DataLoader api confusion

  1. Why DataLoader has both sampler as well as batch_sampler? while there is already a sampler that is torch.utils.data.BatchSampler? does that mean I can pass BatchSampler only as batch_sampler of DataLaoder?
  2. If I want a DistributedSampler that is also in batches/BatchSampler and is random/RandomSampler I will have no option to mix them!
    both DistributedSampler and RandomSampler wrap a dataset/data_source and only BatchSampler can wrap one of them.
  3. Even if we could mix them, what would be difference of RandomSampler(BatchSampler(DistributedSampler(dataset))) and BatchSampler(RandomSampler(DistributedSampler(dataset))).
  4. So I think I should use sampler=DistributedSampler(dataset) and pass a batch_size to DataLoader (or use sampler=BatchSampler(DistributedSampler(dataset))). But how can I make it random? shuffle is mutually exclusive from sampler and I cannot mix RandomSampler with DistributedSampler.

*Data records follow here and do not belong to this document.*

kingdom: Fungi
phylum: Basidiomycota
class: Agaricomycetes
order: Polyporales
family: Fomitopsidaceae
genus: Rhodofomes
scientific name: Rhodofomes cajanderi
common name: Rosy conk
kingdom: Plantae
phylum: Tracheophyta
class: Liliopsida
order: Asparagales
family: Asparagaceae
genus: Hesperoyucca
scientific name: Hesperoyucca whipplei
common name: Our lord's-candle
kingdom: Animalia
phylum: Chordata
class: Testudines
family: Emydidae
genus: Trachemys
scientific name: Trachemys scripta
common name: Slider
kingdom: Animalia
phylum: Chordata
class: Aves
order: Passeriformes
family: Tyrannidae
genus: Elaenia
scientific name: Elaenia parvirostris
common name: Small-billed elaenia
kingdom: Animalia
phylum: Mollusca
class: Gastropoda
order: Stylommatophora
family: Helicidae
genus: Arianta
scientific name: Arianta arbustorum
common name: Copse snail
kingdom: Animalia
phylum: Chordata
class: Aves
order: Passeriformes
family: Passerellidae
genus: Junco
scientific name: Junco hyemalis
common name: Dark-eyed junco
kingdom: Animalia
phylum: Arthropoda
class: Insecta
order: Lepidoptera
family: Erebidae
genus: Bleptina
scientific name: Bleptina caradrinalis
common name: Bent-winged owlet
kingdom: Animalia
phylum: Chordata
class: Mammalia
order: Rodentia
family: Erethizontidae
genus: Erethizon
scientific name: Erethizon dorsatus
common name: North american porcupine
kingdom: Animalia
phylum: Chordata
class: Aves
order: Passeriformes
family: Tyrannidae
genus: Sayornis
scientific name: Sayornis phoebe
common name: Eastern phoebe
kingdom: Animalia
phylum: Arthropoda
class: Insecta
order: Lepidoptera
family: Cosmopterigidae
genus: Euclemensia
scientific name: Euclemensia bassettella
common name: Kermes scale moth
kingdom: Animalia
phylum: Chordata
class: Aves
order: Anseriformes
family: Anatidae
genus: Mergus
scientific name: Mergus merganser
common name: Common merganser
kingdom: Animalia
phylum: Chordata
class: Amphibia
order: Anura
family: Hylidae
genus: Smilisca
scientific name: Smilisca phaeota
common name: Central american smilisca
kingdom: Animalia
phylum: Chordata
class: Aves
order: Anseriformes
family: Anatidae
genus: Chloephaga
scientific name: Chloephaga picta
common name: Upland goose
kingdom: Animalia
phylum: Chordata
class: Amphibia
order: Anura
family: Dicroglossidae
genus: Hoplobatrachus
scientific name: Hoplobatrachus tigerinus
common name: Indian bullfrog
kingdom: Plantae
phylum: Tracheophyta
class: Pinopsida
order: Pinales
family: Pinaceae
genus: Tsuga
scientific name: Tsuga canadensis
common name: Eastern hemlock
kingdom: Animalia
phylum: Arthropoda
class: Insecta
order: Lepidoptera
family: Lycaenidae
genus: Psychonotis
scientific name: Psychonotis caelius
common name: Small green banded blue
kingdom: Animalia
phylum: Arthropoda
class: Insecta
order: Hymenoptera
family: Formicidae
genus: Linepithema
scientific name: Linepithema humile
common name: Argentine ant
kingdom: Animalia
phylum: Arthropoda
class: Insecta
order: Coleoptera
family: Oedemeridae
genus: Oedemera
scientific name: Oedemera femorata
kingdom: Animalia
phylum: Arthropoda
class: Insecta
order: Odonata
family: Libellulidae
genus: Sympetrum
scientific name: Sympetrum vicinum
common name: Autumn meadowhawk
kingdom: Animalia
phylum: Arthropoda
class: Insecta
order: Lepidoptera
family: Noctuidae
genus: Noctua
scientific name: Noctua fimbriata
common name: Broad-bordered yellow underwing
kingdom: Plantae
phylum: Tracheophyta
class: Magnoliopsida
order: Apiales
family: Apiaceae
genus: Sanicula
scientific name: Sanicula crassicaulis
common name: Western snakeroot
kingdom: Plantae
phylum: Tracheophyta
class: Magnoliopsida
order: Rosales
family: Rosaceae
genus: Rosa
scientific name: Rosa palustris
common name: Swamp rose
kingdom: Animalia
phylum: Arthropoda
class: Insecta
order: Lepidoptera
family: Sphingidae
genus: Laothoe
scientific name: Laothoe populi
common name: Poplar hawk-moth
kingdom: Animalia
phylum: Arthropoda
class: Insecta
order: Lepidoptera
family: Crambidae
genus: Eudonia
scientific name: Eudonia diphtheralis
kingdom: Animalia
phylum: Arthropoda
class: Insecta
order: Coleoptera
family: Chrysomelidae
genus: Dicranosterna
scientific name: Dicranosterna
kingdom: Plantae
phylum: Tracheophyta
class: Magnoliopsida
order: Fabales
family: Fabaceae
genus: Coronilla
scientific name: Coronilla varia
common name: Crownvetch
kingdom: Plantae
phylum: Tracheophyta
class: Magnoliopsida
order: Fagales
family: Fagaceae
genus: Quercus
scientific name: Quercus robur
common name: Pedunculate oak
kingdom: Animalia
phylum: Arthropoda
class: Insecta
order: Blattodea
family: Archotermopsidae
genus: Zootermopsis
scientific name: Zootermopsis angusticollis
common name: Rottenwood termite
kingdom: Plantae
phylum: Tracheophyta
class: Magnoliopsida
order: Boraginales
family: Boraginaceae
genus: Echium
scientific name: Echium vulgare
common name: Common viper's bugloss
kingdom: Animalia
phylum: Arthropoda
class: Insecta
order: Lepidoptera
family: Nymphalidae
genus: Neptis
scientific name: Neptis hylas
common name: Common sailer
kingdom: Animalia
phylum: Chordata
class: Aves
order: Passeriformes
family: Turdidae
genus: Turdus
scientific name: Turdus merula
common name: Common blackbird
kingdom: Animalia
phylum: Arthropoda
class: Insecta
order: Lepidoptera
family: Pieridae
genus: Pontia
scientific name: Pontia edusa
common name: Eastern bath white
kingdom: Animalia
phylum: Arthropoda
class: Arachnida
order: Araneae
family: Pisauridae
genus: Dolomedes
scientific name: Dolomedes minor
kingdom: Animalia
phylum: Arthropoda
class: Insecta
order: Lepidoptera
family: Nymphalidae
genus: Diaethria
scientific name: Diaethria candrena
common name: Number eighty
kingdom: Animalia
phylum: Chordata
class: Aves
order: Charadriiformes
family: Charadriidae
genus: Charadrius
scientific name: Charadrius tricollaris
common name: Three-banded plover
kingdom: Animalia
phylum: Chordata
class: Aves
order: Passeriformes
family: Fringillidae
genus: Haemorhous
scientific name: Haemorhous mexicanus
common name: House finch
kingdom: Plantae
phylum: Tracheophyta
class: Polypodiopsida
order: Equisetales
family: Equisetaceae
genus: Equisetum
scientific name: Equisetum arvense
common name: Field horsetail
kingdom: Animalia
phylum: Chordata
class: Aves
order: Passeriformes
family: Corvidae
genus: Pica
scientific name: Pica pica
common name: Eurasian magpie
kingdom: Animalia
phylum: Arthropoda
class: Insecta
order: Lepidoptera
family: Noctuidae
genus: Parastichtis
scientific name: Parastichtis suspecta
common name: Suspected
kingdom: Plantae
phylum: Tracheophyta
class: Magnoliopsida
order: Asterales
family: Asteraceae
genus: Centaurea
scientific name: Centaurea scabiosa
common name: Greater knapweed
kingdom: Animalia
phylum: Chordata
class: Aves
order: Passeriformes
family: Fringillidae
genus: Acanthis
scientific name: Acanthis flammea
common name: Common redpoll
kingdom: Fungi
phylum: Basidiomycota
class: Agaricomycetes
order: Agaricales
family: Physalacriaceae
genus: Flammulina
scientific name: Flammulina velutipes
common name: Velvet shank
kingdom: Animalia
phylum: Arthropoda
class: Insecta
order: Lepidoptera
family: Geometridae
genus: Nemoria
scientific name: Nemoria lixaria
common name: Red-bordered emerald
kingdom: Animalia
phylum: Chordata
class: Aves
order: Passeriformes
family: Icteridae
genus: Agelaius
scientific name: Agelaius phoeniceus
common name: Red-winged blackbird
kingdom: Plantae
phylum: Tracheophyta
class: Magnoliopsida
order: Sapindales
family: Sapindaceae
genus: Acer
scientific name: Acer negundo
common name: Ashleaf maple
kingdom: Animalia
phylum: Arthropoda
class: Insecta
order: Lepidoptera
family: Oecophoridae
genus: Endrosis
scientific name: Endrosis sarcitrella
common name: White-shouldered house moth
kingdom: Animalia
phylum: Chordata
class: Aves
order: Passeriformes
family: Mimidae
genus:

Looking at the code DistributedSampler(RandomSampler(...)) is valid, dataset does not have to be a Dataset, it can be another Sampler because only len() matters that any Sampler provides.

@fmassa I am reading here you have added a new DistributedSampler that also has shuffle. Why not just pass sampler=DistributedSampler(RandomSampler(dataset)) to a DataLoader?

I want to see if there is any particular issue with above.